Finally, at Heathrow, they have lift-off

After three days of frustration, the airborne getaway begins
Click to follow
The Independent Online

After days of delays, cancellations and chaos at Britain's airports, passengers travelling to see friends and family dared to hope for a Merry Christmas as the fog lifted and the backlog of delayed flights started to clear.

At Heathrow last night, confusion and anger were giving way to optimism, as normal service gradually resumed. Outside Terminal One, Father Christmas and his team of helpers distributed sandwiches to people waiting in emergency tents before check-in.

Tom Maxfield, 29, a student from Cornwall, had been trying to catch a flight to Munich since Wednesday. "My original flight was cancelled, and I was put on a flight the next day, but it was cancelled too. Then I tried to book a flight from Standsted, but when I got to the airport, that one was cancelled as well. Luckily I have friends in London who I've been staying with."

He remained philosophical at the delays, however. "What more could BA do? The weather messed things up. I've been impressed by the organisation here, the free food and the atmosphere of calm," he said.

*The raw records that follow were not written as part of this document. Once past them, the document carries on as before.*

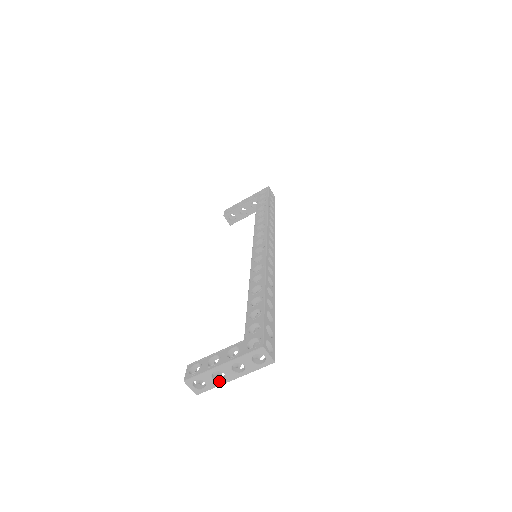
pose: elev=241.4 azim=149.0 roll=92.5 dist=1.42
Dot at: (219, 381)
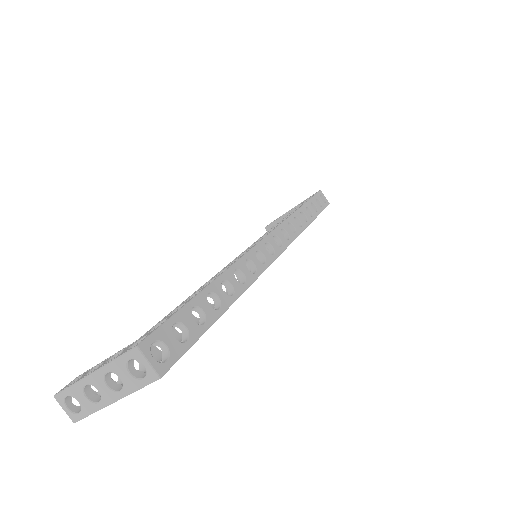
Dot at: (95, 402)
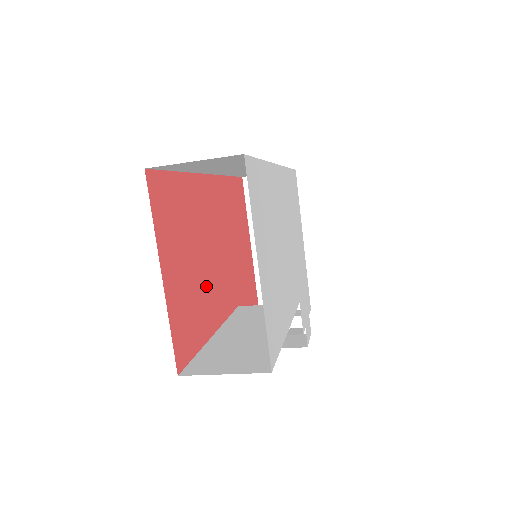
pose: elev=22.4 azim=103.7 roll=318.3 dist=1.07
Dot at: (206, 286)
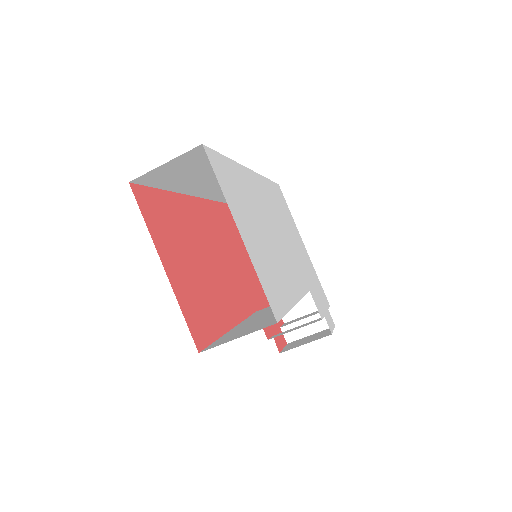
Dot at: (214, 286)
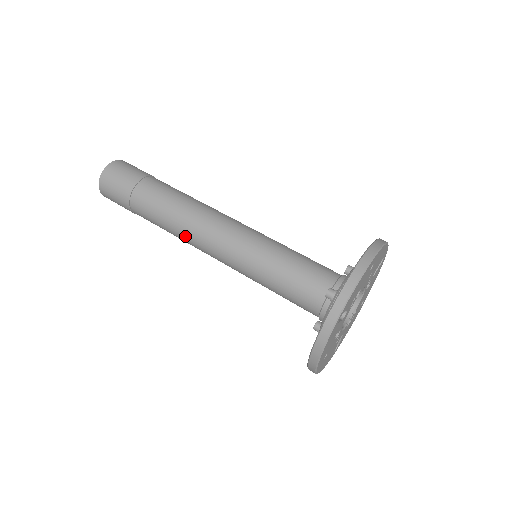
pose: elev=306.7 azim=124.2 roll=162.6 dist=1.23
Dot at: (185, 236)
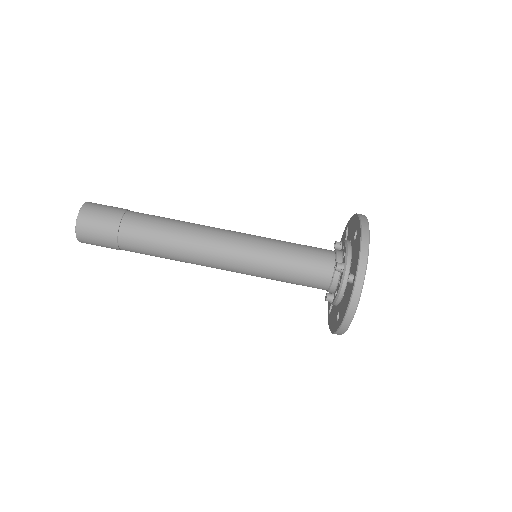
Dot at: (187, 257)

Other travellers were less happy. Charles Rodriguez, 39, a lawyer from Los Angeles travelling to Spain with his wife Dionne, 34, had spent two nights at the airport. "When we got here on Thursday, we had to wait in line for eight hours before we were told our flight was cancelled. This has been the worst travel experience I've had in my life."

Allie Taylor, 43, a teacher, and John Farrell, 45, a taxi driver from Haslemere, had already missed one day of a seven-day Mediterranean cruise, but were still hoping to catch up with their ship in Barcelona. "We're pretty annoyed because by the time we catch up we will already have missed so much," said Ms Taylor.

Roy Hipkin, 73, and Joan Richards, 71, retired friends from Esher, were also belatedly heading for Barcelona. "We're not going to let this ruin our Christmas," said Mrs Richards.

Anna Thomander, 23, who works in the City, was still hoping to reach Stockholm. "My father found a flight this afternoon, so I think I may still make it."